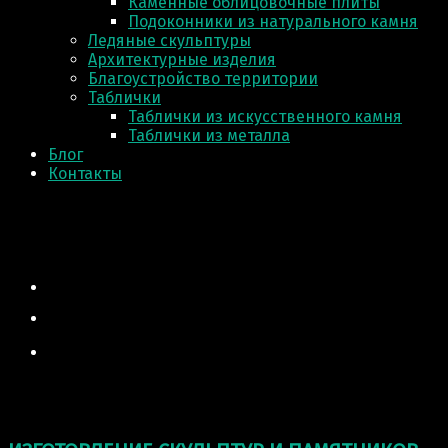
Каменные облицовочные плиты
Подоконники из натурального камня
Ледяные скульптуры
Архитектурные изделия
Благоустройство территории
Таблички
Таблички из искусственного камня
Таблички из металла
Блог
Контакты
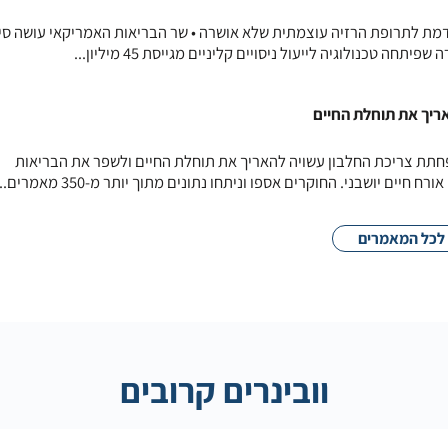
דמת לתרופת הרזיה עוצמתית שלא אושרה • שר הבריאות האמריקאי עושה סי
חה טכנולוגיה לייעול ניסויים קליניים מגייסת 45 מיליון...
ריך את תוחלת החיים
תת צריכת החלבון עשויה להאריך את תוחלת החיים ולשפר את הבריאות
ים יושבני. החוקרים אספו וניתחו נתונים מתוך יותר מ-350 מאמרים...
לכל המאמרים
וובינרים קרובים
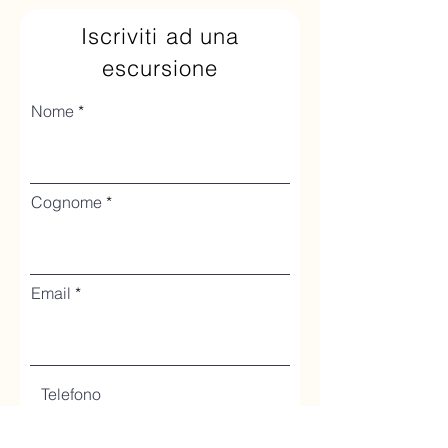
Iscriviti ad una
escursione
Nome
Cognome
Email
Telefono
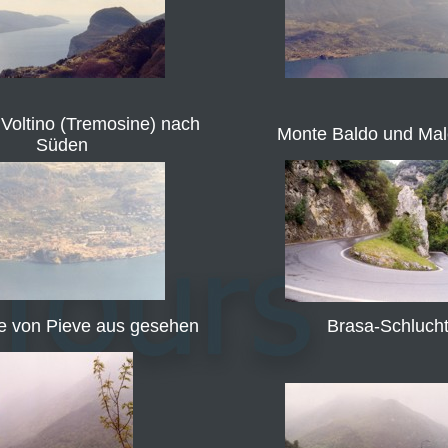
 Voltino (Tremosine) nach
Monte Baldo und Mal
Süden
e von Pieve aus gesehen
Brasa-Schluch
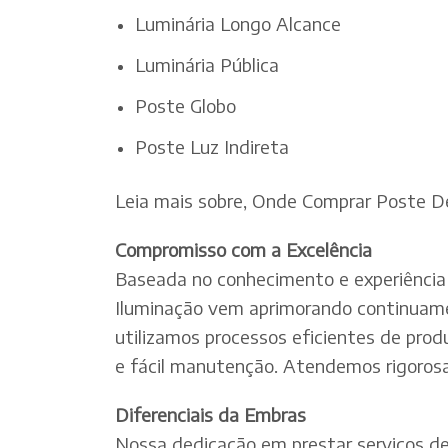
Luminária Longo Alcance
Luminária Pública
Poste Globo
Poste Luz Indireta
Leia mais sobre, Onde Comprar Poste De
Compromisso com a Excelência
Baseada no conhecimento e experiência 
Iluminação vem aprimorando continuamen
utilizamos processos eficientes de pro
e fácil manutenção. Atendemos rigorosa
Diferenciais da Embras
Nossa dedicação em prestar serviços de e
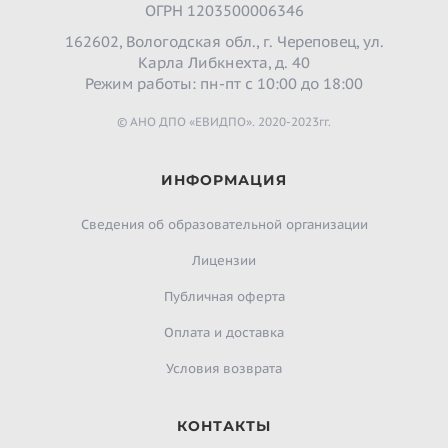
ОГРН 1203500006346
162602, Вологодская обл., г. Череповец, ул.
Карла Либкнехта, д. 40
Режим работы: пн-пт с 10:00 до 18:00
© АНО ДПО «ЕВИДПО». 2020-2023гг.
ИНФОРМАЦИЯ
Сведения об образовательной организации
Лицензии
Публичная оферта
Оплата и доставка
Условия возврата
КОНТАКТЫ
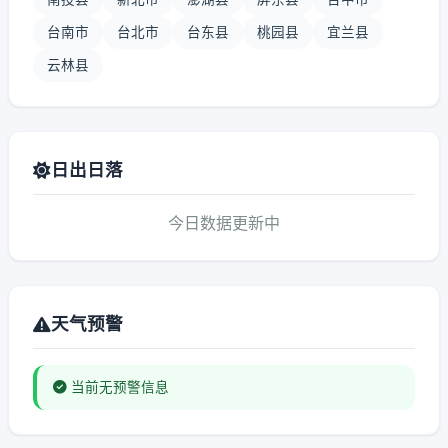
台南市
台北市
台东县
桃园县
宜兰县
云林县
日出日落
今日数据更新中
天气预警
当前无预警信息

» **DESCRIPTION OF THE TASK**
Reproduce the text of the material above with every occurrence of "Таблички" replaced by "Вывески" and all other text unchanged. Omit the pictures from the output.

» **REPLY TO THE EXERCISE**
Каменные облицовочные плиты
Подоконники из натурального камня
Ледяные скульптуры
Архитектурные изделия
Благоустройство территории
Вывески
Вывески из искусственного камня
Вывески из металла
Блог
Контакты
דמת לתרופת הרזיה עוצמתית שלא אושרה • שר הבריאות האמריקאי עושה סי
חה טכנולוגיה לייעול ניסויים קליניים מגייסת 45 מיליון...
ריך את תוחלת החיים
תת צריכת החלבון עשויה להאריך את תוחלת החיים ולשפר את הבריאות
ים יושבני. החוקרים אספו וניתחו נתונים מתוך יותר מ-350 מאמרים...
לכל המאמרים
וובינרים קרובים
Iscriviti ad una
escursione
Nome
Cognome
Email
Telefono
 Voltino (Tremosine) nach
Monte Baldo und Mal
Süden
e von Pieve aus gesehen
Brasa-Schluch
Luminária Longo Alcance
Luminária Pública
Poste Globo
Poste Luz Indireta
Leia mais sobre, Onde Comprar Poste De
Compromisso com a Excelência
Baseada no conhecimento e experiência 
Iluminação vem aprimorando continuamen
utilizamos processos eficientes de pro
e fácil manutenção. Atendemos rigorosa
Diferenciais da Embras
Nossa dedicação em prestar serviços de e
ОГРН 1203500006346
162602, Вологодская обл., г. Череповец, ул.
Карла Либкнехта, д. 40
Режим работы: пн-пт с 10:00 до 18:00
© АНО ДПО «ЕВИДПО». 2020-2023гг.
ИНФОРМАЦИЯ
Сведения об образовательной организации
Лицензии
Публичная оферта
Оплата и доставка
Условия возврата
КОНТАКТЫ
台南市
台北市
台东县
桃园县
宜兰县
云林县
日出日落
今日数据更新中
天气预警
当前无预警信息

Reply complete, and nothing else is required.